TiO2-coated ultrathin SnO2 nanosheets used as photoanodes for dye-sensitized solar cells with high efficiency

Abstract

Ultrathin SnO2 nanosheets were prepared by a hydrothermal method using SnF2 and methenamine as precursor and morphology controlling agent, respectively. Structural characterizations indicate that these ultrathin SnO2 nanosheets having a thickness of approximately 4-6 nm can assemble into a three-dimensional, flowerlike architecture. Due to the higher electron mobility and enhanced light-scattering effect of these hierarchical structures, the dye-sensitized solar cells (DSSCs) based on such SnO2 architectures exhibit much higher cell performance than that of SnO2 nanoparticles. Furthermore, coating a TiO2 layer on these ultrathin SnO2 nanosheets can also significantly improve the short-circuit current, open-circuit voltage, and fill factor.
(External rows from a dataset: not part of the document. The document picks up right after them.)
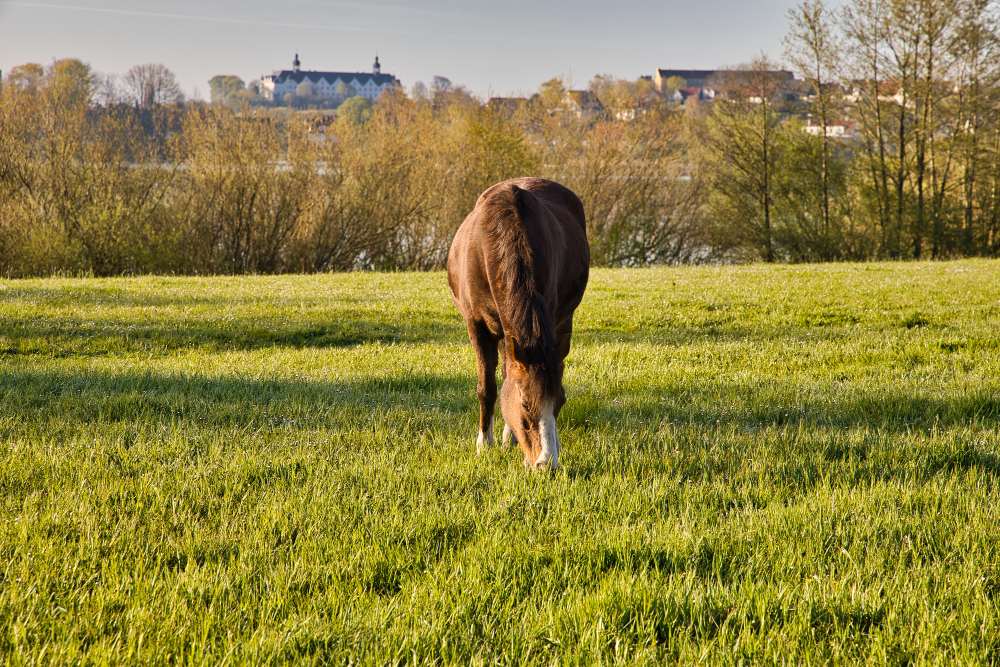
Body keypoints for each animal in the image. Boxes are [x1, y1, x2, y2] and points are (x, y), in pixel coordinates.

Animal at [444, 177, 584, 470]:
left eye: (561, 402)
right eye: (526, 405)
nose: (547, 464)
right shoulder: (476, 325)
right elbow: (487, 387)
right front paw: (484, 444)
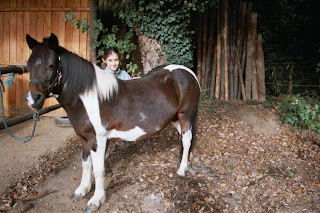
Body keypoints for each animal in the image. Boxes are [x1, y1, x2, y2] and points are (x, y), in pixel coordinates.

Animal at [24, 33, 200, 211]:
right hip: (174, 119)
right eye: (28, 65)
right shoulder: (84, 139)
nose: (33, 99)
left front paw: (96, 200)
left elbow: (98, 169)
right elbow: (85, 164)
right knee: (185, 139)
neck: (88, 97)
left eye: (51, 65)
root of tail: (188, 72)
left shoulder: (98, 140)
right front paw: (82, 190)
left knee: (186, 140)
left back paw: (182, 170)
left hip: (185, 116)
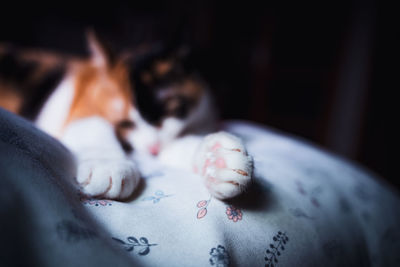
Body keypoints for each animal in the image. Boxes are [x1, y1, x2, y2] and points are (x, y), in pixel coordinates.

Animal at [0, 31, 253, 201]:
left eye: (169, 111)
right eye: (125, 123)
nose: (152, 149)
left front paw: (218, 158)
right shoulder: (84, 108)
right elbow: (95, 126)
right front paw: (109, 166)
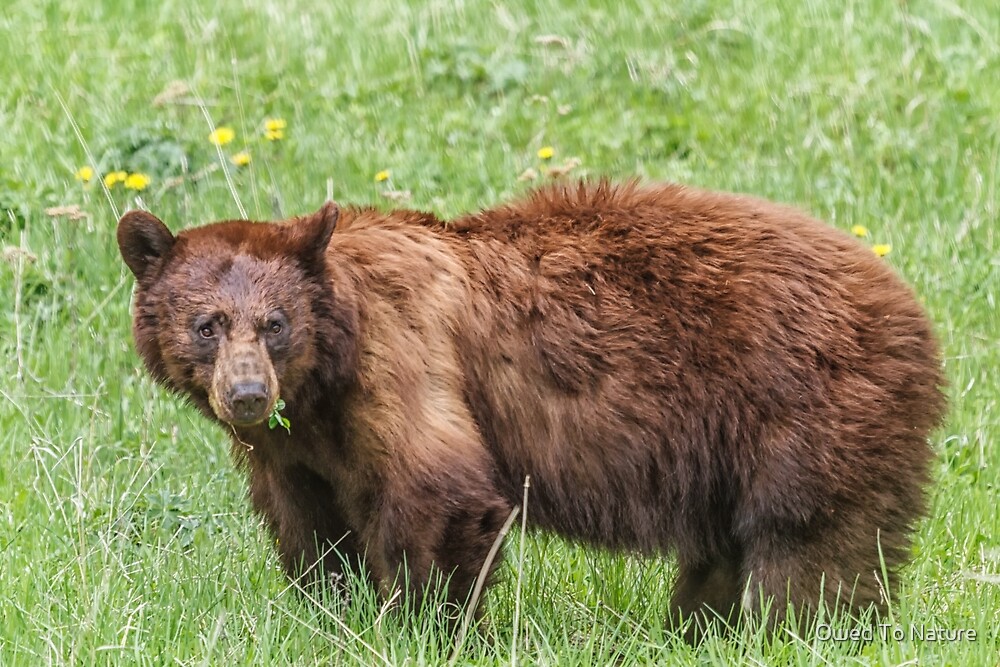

Compared with the plain SnO2 nanosheets, the TiO2 coating on these ultrathin SnO2 nanosheets can lead to more than 7 times improvement in the energy conversion efficiency. With a thin layer of TiO2 coating, the highest overall photoconversion efficiency of DSSCs based on SnO2 nanosheets is approximately 2.82%, which is over 2 times higher than that of DSSCs constructed by conversional SnO2 nanoparticles.